## ACTIVITY
Reproduce the material below character for character, leaving out the picture.

....

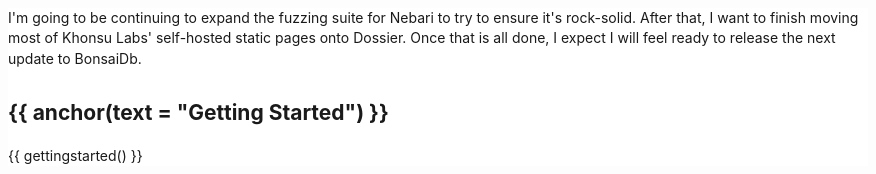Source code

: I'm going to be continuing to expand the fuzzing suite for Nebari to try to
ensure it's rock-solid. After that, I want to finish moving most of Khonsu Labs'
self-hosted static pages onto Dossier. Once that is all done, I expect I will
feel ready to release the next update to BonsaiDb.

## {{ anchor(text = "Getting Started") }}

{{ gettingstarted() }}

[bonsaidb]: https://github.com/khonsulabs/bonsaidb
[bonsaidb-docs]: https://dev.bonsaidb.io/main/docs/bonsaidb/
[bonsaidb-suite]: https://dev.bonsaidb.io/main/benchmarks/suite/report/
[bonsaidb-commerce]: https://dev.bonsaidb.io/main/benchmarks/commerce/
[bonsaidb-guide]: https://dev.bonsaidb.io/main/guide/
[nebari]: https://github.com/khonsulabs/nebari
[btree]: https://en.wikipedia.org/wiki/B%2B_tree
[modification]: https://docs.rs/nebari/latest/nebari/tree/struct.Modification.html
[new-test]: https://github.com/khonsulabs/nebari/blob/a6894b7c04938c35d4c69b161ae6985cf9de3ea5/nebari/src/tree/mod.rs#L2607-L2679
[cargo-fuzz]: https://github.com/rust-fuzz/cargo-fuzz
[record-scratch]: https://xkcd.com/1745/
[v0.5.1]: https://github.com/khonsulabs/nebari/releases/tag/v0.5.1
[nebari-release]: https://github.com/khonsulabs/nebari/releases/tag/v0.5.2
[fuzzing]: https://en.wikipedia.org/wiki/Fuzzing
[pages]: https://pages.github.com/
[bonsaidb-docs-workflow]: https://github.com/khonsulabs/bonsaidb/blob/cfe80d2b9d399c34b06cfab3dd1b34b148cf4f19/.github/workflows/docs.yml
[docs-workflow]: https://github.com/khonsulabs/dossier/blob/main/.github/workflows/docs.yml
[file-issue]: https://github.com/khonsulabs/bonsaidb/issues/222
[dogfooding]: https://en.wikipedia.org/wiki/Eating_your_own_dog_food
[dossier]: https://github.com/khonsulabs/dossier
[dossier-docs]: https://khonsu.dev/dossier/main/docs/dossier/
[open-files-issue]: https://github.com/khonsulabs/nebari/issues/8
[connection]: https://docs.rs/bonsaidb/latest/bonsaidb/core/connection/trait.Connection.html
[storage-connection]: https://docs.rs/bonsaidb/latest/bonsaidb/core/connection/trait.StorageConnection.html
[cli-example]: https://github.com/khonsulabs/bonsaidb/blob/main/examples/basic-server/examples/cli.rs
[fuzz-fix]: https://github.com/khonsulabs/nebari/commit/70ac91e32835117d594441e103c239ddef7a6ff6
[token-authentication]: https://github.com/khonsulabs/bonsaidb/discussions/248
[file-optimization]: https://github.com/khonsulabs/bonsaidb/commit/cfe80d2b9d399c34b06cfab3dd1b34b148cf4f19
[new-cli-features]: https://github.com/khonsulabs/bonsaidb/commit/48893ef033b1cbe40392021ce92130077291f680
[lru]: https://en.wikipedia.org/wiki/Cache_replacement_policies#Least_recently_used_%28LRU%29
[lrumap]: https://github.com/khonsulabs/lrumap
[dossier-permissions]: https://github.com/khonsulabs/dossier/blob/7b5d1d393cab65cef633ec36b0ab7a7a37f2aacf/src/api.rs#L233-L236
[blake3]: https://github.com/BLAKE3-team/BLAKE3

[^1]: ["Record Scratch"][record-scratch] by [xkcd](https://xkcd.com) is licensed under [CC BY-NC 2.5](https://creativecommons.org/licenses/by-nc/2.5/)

....

## ANSWER TO THIS PROBLEM
Source code

: I'm going to be continuing to expand the fuzzing suite for Nebari to try to
ensure it's rock-solid. After that, I want to finish moving most of Khonsu Labs'
self-hosted static pages onto Dossier. Once that is all done, I expect I will
feel ready to release the next update to BonsaiDb.

## {{ anchor(text = "Getting Started") }}

{{ gettingstarted() }}

[bonsaidb]: https://github.com/khonsulabs/bonsaidb
[bonsaidb-docs]: https://dev.bonsaidb.io/main/docs/bonsaidb/
[bonsaidb-suite]: https://dev.bonsaidb.io/main/benchmarks/suite/report/
[bonsaidb-commerce]: https://dev.bonsaidb.io/main/benchmarks/commerce/
[bonsaidb-guide]: https://dev.bonsaidb.io/main/guide/
[nebari]: https://github.com/khonsulabs/nebari
[btree]: https://en.wikipedia.org/wiki/B%2B_tree
[modification]: https://docs.rs/nebari/latest/nebari/tree/struct.Modification.html
[new-test]: https://github.com/khonsulabs/nebari/blob/a6894b7c04938c35d4c69b161ae6985cf9de3ea5/nebari/src/tree/mod.rs#L2607-L2679
[cargo-fuzz]: https://github.com/rust-fuzz/cargo-fuzz
[record-scratch]: https://xkcd.com/1745/
[v0.5.1]: https://github.com/khonsulabs/nebari/releases/tag/v0.5.1
[nebari-release]: https://github.com/khonsulabs/nebari/releases/tag/v0.5.2
[fuzzing]: https://en.wikipedia.org/wiki/Fuzzing
[pages]: https://pages.github.com/
[bonsaidb-docs-workflow]: https://github.com/khonsulabs/bonsaidb/blob/cfe80d2b9d399c34b06cfab3dd1b34b148cf4f19/.github/workflows/docs.yml
[docs-workflow]: https://github.com/khonsulabs/dossier/blob/main/.github/workflows/docs.yml
[file-issue]: https://github.com/khonsulabs/bonsaidb/issues/222
[dogfooding]: https://en.wikipedia.org/wiki/Eating_your_own_dog_food
[dossier]: https://github.com/khonsulabs/dossier
[dossier-docs]: https://khonsu.dev/dossier/main/docs/dossier/
[open-files-issue]: https://github.com/khonsulabs/nebari/issues/8
[connection]: https://docs.rs/bonsaidb/latest/bonsaidb/core/connection/trait.Connection.html
[storage-connection]: https://docs.rs/bonsaidb/latest/bonsaidb/core/connection/trait.StorageConnection.html
[cli-example]: https://github.com/khonsulabs/bonsaidb/blob/main/examples/basic-server/examples/cli.rs
[fuzz-fix]: https://github.com/khonsulabs/nebari/commit/70ac91e32835117d594441e103c239ddef7a6ff6
[token-authentication]: https://github.com/khonsulabs/bonsaidb/discussions/248
[file-optimization]: https://github.com/khonsulabs/bonsaidb/commit/cfe80d2b9d399c34b06cfab3dd1b34b148cf4f19
[new-cli-features]: https://github.com/khonsulabs/bonsaidb/commit/48893ef033b1cbe40392021ce92130077291f680
[lru]: https://en.wikipedia.org/wiki/Cache_replacement_policies#Least_recently_used_%28LRU%29
[lrumap]: https://github.com/khonsulabs/lrumap
[dossier-permissions]: https://github.com/khonsulabs/dossier/blob/7b5d1d393cab65cef633ec36b0ab7a7a37f2aacf/src/api.rs#L233-L236
[blake3]: https://github.com/BLAKE3-team/BLAKE3

[^1]: ["Record Scratch"][record-scratch] by [xkcd](https://xkcd.com) is licensed under [CC BY-NC 2.5](https://creativecommons.org/licenses/by-nc/2.5/)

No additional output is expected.